Ainc ne finerent, si vinrent en Pontis.
Voilà donc au cas oblique ou régime la forme réservée par M. Ampère pour le nominatif.
Nous avons reconnu qu'on ne prononçait aucune consonne finale. Ainsi, vous ne serez pas surpris de rencontrer des exemples où le scribe l'a omise: saint Po pour saint Paul, dans le roman de Renart; Bernard de Baillo pour de Baillol, dans Jordan Fantosme.
Vous direz simplement: Ici, le copiste a figuré la prononciation, et vous passerez.
Mais M. Ampère vous arrêtera, et vous dira que, «dans certains mots terminés en l, on indiquait le cas régime par le retranchement de la dernière consonne du radical.» (P. 63.)
Alfré, Davi, pour Alfred, David, vous semblent rentrer aussi dans la règle des finales muettes. Point! M. Ampère vous affirme que c'est l'effet du cas régime, lequel se marque par le retranchement du d «dans certains noms propres.» (Ibid.)
L supprimée dans certains mots; d retranché dans certains noms… Mais quels mots, quels noms? et pourquoi ceux-là plutôt que d'autres? C'est ce que M. Ampère ne dit pas. Autant d'exemples, autant de règles. C'est de l'empirisme pur.

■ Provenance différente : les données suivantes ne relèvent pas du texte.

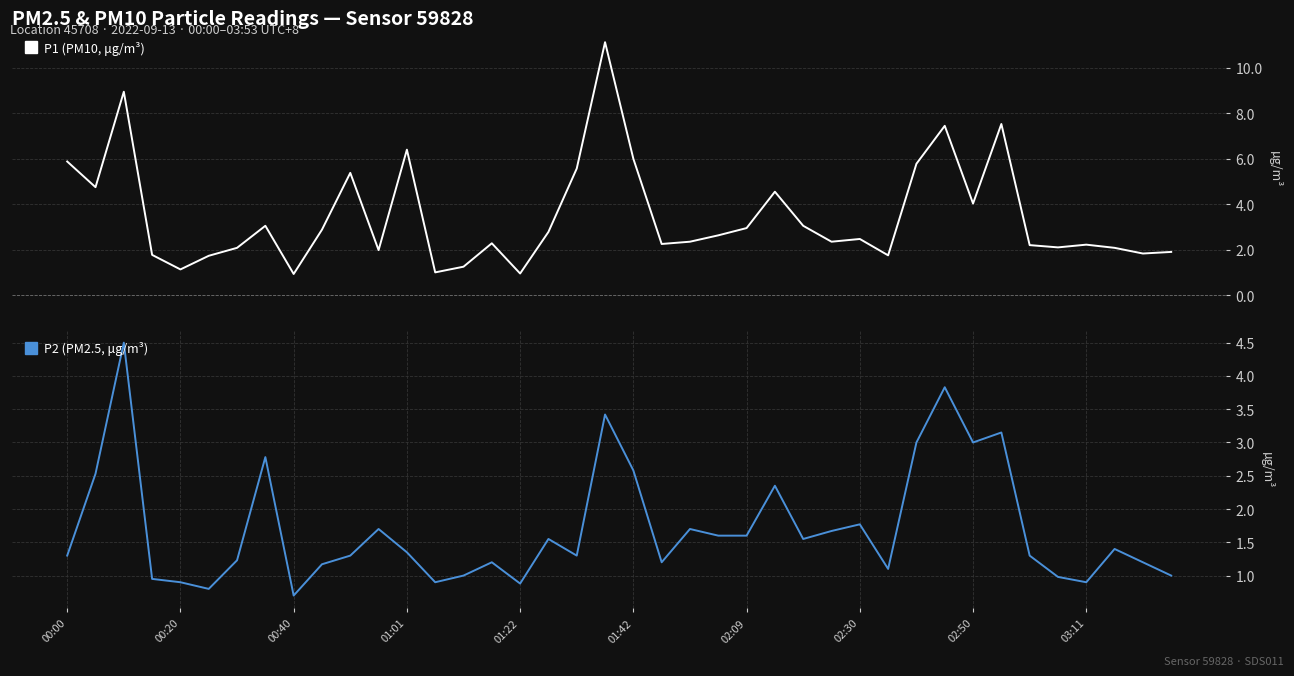

Which series has the largest range (max minus min)?

P1 (PM10, μg/m³)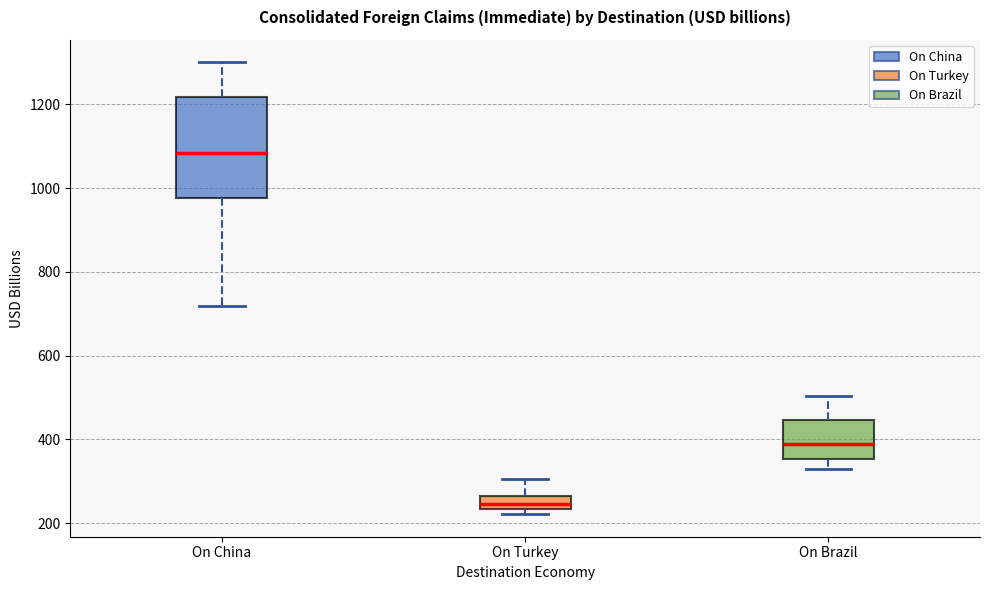

Comparing the boxes themselves (not the whiskers), which one is the tallest?

On China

Ce cas régime accapare tous les moyens. Quand il ne se révèle pas par la suppression d'une finale, c'est par l'addition, ou bien c'est par la contraction du mot, ou bien par le changement de la terminaison; et ce changement s'opère d'une multitude de manières, toutes plus capricieuses les unes que les autres.
L'n à la fin d'un mot, par exemple, amin, Moysen, signe du cas régime. (P. 67.)
Le t final, signe du cas régime, souvenir de la déclinaison imparisyllabique. (P. 68.)